Supplied information START

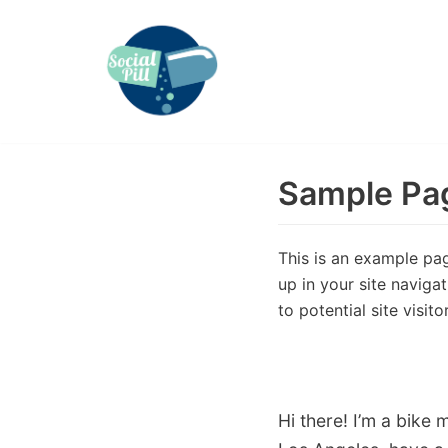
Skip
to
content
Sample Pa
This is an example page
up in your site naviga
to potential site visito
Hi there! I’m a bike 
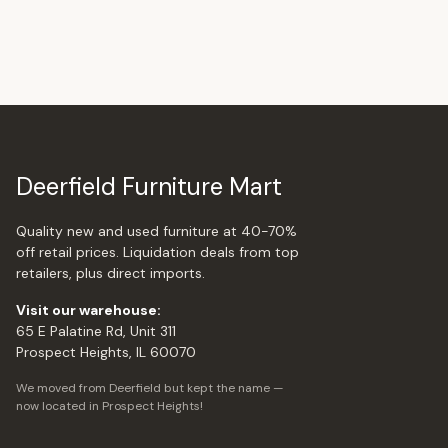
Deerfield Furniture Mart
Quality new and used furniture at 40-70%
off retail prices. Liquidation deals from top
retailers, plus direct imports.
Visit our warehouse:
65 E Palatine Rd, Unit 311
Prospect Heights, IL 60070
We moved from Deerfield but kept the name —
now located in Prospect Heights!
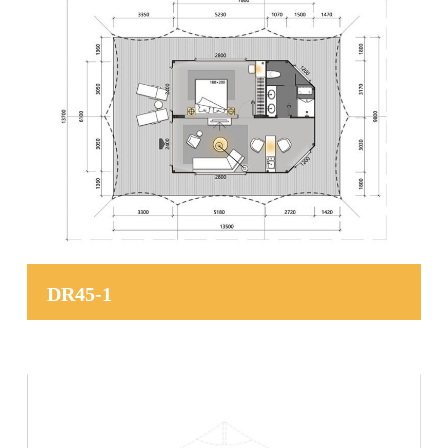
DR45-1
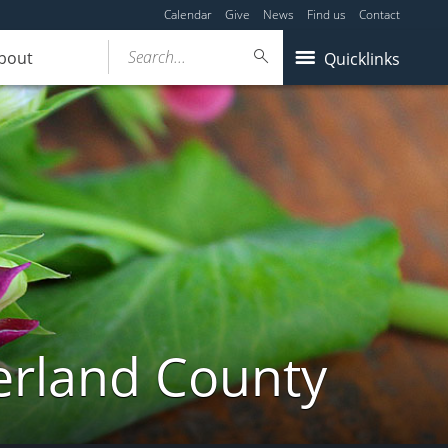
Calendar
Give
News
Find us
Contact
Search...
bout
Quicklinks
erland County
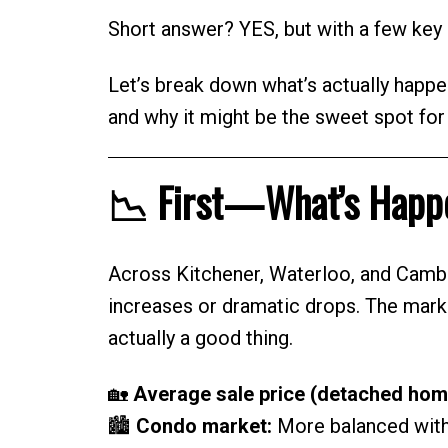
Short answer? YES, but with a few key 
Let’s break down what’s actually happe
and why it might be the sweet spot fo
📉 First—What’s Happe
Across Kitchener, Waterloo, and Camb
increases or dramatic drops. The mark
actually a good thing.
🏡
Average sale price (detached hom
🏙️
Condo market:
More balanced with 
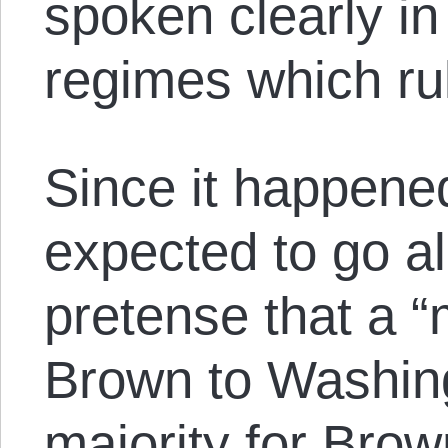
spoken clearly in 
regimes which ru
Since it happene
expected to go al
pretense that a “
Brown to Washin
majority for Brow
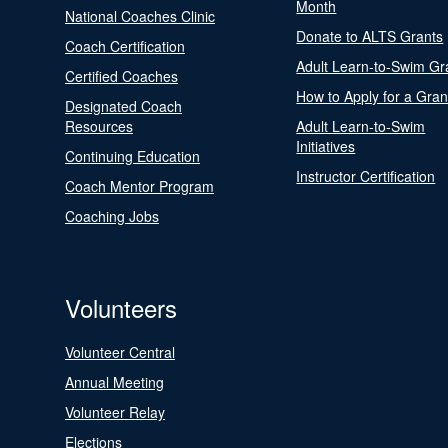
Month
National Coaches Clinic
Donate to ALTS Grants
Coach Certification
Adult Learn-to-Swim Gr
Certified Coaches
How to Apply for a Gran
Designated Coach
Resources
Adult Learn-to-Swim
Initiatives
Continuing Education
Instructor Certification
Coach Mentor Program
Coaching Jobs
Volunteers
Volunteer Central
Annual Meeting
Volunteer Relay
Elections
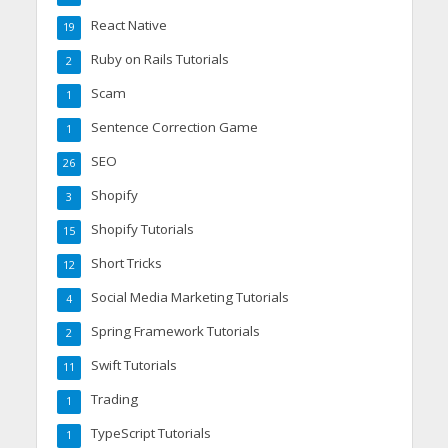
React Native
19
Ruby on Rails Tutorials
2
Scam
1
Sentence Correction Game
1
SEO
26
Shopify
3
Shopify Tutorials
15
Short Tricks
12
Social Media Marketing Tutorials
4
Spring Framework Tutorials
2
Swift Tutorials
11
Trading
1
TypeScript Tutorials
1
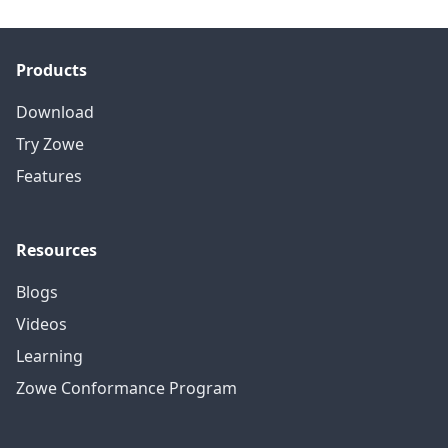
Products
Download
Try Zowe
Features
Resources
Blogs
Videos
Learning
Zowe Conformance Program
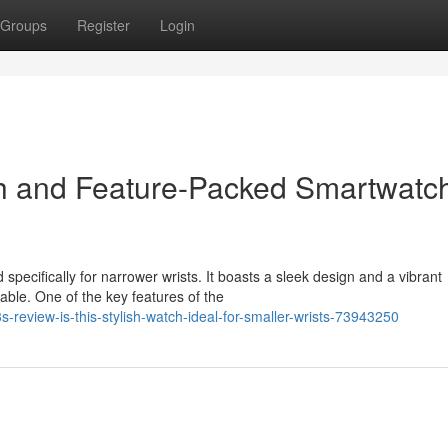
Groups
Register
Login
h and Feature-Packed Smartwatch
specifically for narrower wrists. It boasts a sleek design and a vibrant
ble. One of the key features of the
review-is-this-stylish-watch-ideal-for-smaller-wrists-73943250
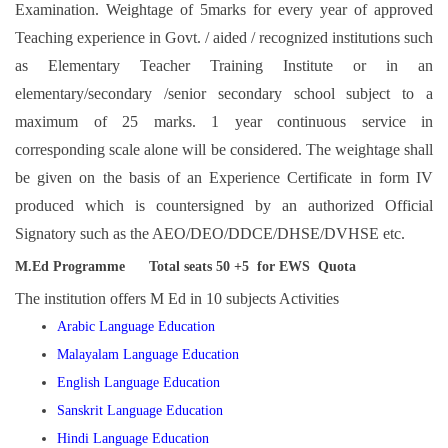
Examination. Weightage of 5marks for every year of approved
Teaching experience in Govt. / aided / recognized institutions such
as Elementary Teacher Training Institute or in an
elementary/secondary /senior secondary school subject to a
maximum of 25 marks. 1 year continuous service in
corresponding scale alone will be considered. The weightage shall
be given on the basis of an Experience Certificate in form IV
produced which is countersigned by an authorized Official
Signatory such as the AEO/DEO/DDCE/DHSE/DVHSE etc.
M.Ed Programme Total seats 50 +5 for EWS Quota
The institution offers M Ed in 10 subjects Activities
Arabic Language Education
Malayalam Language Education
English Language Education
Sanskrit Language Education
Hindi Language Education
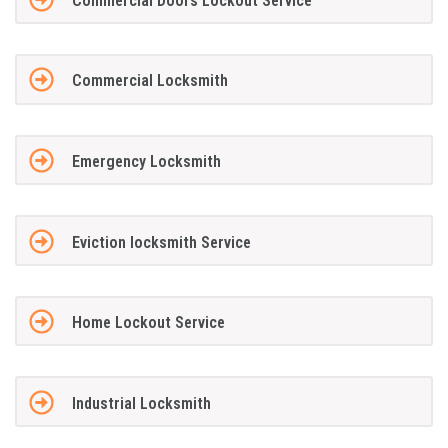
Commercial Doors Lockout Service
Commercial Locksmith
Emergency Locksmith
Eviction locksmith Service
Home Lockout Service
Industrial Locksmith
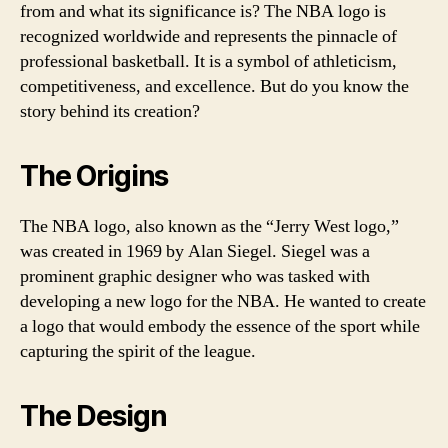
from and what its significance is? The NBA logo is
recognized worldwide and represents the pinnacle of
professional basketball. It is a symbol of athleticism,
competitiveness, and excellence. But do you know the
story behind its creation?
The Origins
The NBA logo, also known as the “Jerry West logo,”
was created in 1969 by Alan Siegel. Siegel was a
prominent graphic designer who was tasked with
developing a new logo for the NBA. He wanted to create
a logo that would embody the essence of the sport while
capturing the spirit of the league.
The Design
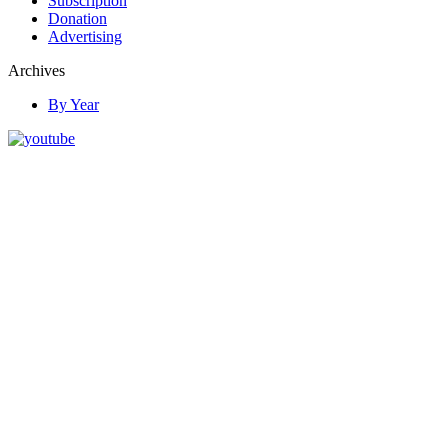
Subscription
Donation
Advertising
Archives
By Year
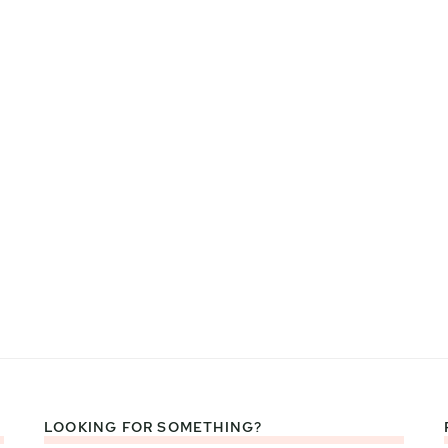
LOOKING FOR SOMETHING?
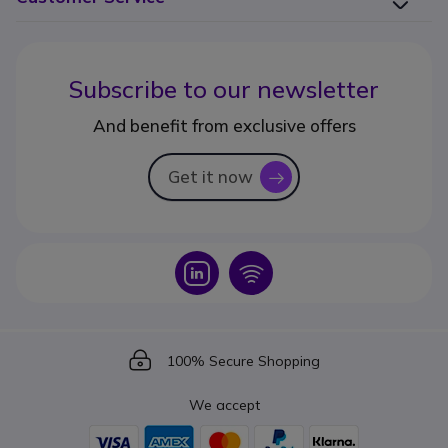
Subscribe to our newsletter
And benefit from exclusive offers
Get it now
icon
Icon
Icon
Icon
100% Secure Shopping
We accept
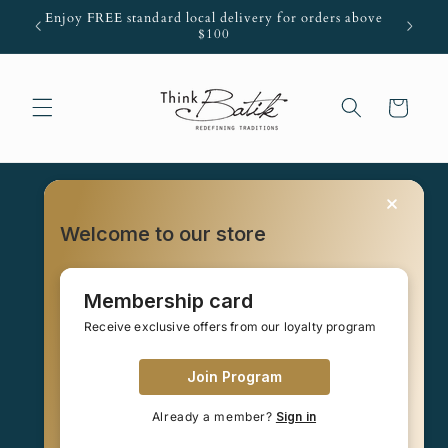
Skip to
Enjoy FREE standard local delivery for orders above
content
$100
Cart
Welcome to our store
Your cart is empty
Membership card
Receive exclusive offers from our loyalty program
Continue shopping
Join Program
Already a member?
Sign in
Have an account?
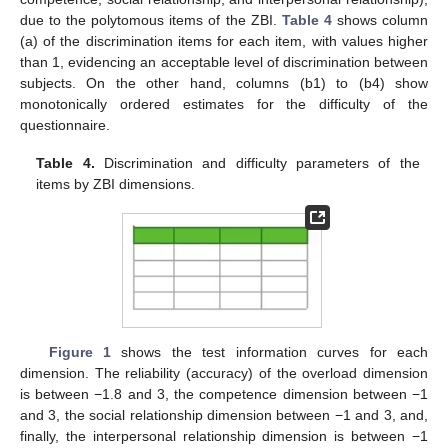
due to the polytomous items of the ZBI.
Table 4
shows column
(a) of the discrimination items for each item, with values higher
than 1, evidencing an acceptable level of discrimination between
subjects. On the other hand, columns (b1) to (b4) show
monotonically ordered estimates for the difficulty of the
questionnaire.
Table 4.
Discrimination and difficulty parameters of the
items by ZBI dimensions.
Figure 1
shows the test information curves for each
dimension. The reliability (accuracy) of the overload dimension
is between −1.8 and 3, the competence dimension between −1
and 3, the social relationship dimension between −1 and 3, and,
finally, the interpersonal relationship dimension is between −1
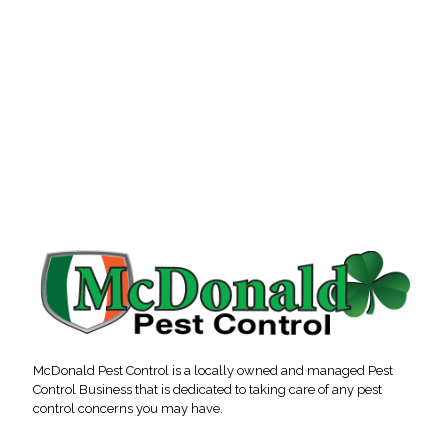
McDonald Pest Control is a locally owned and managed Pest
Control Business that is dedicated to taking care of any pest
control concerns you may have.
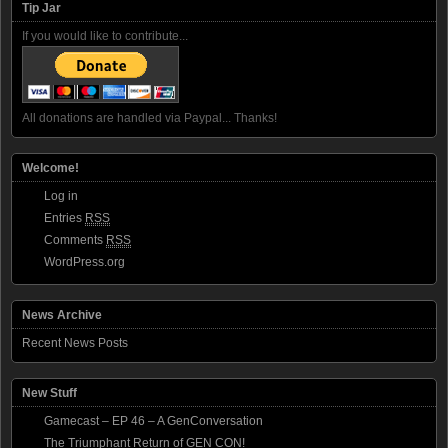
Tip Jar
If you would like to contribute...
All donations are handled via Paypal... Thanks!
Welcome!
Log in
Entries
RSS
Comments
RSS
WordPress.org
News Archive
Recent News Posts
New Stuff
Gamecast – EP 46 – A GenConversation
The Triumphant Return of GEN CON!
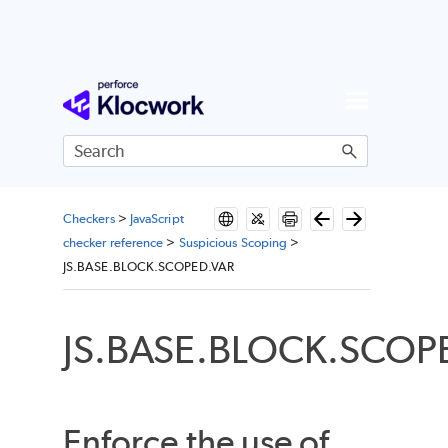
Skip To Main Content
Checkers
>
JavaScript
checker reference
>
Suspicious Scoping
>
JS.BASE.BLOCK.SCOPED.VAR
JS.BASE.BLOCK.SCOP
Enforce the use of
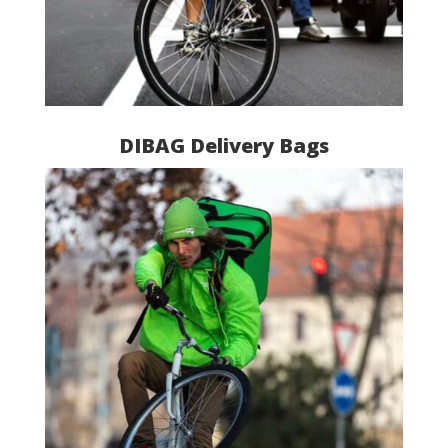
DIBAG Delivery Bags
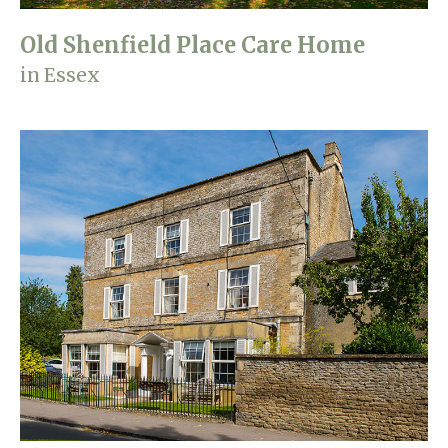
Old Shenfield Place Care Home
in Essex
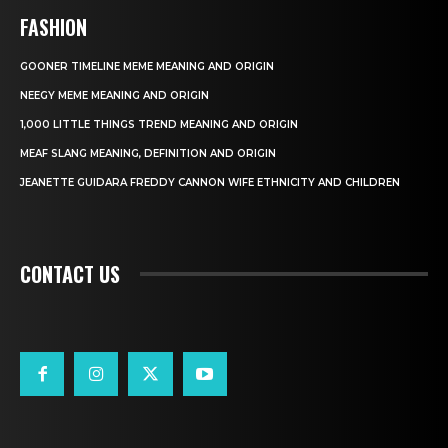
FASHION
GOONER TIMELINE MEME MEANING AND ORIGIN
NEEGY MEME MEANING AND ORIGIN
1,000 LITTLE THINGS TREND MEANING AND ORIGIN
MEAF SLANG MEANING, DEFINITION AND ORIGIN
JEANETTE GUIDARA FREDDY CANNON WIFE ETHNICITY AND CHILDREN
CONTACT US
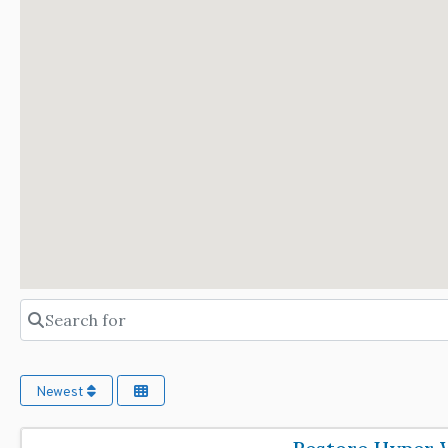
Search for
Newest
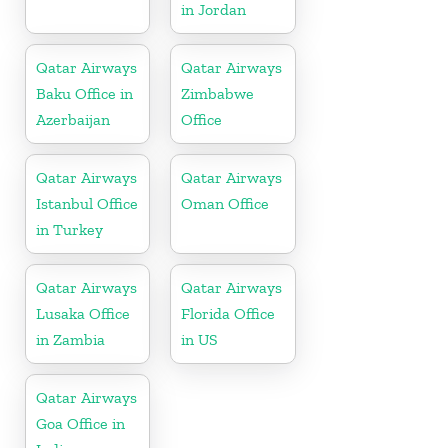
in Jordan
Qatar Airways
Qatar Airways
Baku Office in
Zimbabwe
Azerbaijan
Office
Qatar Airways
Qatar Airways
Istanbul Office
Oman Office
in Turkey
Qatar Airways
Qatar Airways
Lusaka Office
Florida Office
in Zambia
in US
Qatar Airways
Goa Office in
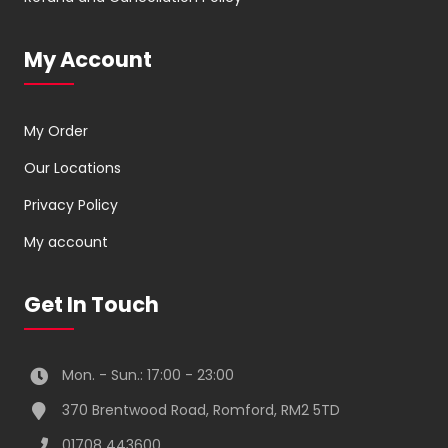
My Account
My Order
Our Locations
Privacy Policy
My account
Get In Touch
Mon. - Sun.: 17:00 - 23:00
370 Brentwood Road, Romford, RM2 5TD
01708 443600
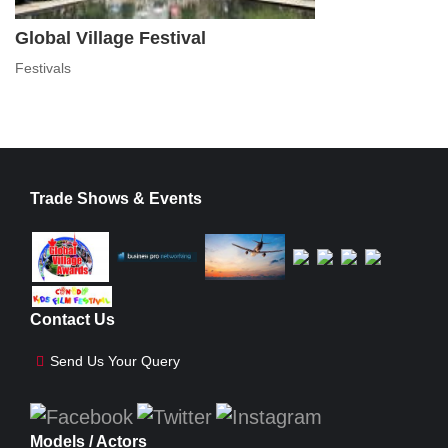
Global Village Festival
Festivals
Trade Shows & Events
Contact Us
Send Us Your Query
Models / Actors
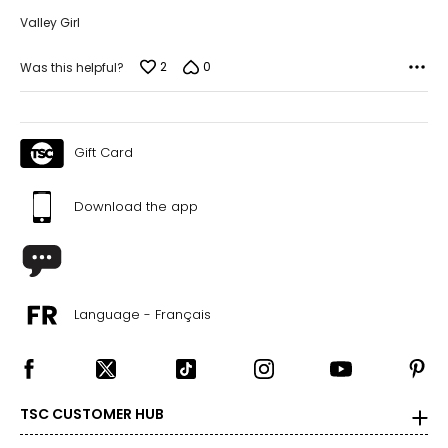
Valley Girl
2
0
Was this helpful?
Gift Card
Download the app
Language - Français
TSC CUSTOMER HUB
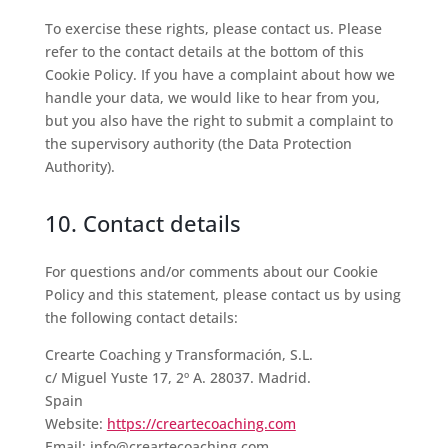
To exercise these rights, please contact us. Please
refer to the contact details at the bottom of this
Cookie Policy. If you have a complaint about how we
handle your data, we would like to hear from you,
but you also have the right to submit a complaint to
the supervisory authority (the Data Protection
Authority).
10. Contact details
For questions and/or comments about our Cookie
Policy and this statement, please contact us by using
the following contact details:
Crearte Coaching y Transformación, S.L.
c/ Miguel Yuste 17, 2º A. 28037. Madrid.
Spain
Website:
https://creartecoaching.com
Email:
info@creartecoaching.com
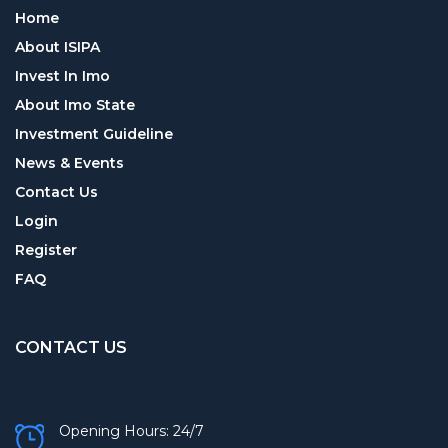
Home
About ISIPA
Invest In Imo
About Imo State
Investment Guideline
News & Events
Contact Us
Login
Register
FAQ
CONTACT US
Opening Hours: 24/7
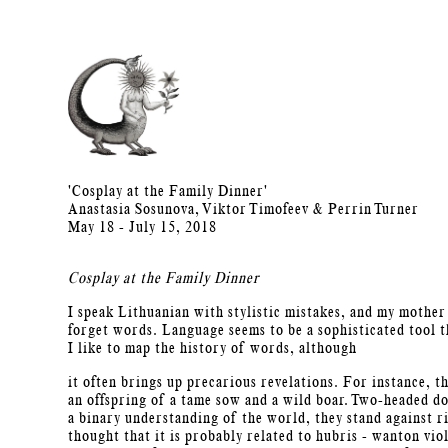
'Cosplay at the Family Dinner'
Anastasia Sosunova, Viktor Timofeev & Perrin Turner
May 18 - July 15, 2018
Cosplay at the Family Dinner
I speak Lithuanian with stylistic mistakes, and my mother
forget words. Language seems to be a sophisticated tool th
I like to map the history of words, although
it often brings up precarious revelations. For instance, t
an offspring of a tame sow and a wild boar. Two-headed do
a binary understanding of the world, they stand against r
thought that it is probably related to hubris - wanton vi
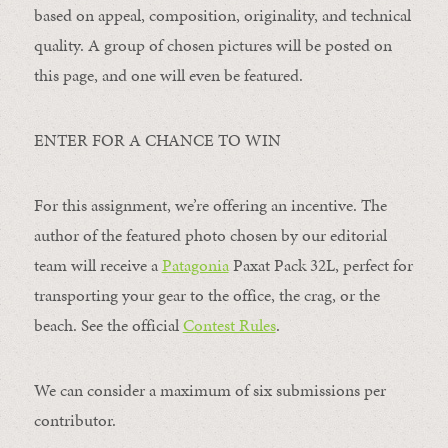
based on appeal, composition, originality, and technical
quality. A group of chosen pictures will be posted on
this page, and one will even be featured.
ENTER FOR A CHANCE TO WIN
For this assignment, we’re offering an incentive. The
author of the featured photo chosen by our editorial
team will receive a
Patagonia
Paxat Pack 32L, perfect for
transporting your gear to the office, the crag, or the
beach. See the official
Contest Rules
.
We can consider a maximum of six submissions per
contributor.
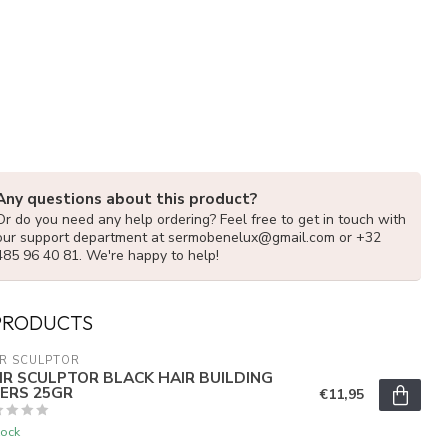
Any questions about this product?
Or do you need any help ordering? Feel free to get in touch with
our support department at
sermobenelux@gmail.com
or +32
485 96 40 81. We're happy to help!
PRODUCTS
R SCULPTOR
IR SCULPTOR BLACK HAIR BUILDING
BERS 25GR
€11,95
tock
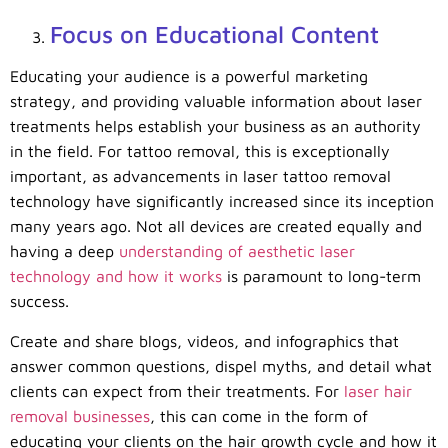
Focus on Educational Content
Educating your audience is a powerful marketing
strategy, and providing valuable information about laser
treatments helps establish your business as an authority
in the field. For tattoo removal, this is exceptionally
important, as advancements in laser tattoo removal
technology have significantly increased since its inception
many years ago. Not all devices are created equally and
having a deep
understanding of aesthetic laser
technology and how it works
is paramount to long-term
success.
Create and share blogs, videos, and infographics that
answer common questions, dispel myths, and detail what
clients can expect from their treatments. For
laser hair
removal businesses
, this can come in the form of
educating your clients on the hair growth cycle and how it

Supplied information END

Activity
Reproduce the entries' lines beginning at the line that contains "LOOKING FOR SOMETHING?" and ending after the line that contains "Have an account?", replacing "Membership card" with "Loyalty card" and leaving everything else unchanged. Omit the pictures.

Exercise answer
LOOKING FOR SOMETHING?
Subscribe to our newsletter
And benefit from exclusive offers
Get it now
icon
Icon
Icon
Icon
100% Secure Shopping
We accept
Skip to
Enjoy FREE standard local delivery for orders above
content
$100
Cart
Welcome to our store
Your cart is empty
Loyalty card
Receive exclusive offers from our loyalty program
Continue shopping
Join Program
Already a member?
Sign in
Have an account?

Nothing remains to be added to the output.